------ Data excerpts ------

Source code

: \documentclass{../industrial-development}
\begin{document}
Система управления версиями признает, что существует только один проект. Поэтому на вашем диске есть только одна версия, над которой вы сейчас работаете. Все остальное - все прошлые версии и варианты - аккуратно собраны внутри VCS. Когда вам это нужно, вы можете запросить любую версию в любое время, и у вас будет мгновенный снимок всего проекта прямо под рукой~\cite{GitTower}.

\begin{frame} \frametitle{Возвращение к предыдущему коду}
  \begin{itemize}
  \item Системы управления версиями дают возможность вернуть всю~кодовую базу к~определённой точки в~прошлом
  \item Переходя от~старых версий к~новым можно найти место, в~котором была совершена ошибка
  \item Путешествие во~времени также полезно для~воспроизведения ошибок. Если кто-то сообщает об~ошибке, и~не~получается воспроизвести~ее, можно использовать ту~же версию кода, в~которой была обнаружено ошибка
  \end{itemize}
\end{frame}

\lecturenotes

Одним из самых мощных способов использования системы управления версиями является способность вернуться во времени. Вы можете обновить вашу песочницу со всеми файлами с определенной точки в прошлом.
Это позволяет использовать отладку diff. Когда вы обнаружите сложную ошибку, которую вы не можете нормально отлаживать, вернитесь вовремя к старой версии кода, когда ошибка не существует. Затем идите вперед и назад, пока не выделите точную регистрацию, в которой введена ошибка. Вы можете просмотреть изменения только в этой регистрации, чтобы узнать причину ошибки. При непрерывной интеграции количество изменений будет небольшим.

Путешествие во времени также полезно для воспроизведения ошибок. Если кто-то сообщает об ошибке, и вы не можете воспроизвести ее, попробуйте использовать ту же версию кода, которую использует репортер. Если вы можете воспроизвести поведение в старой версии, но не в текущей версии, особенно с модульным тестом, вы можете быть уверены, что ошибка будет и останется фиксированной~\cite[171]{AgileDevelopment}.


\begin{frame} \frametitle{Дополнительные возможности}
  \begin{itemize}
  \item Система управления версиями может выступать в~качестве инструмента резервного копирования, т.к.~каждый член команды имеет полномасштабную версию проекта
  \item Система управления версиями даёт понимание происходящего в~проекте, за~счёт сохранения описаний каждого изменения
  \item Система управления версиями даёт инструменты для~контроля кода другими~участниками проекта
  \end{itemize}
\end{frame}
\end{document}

------

Scan the listing above. Collect all lines with the word "frame".

» **Task response**:
\begin{frame} \frametitle{Возвращение к предыдущему коду}
\end{frame}
\begin{frame} \frametitle{Дополнительные возможности}
\end{frame}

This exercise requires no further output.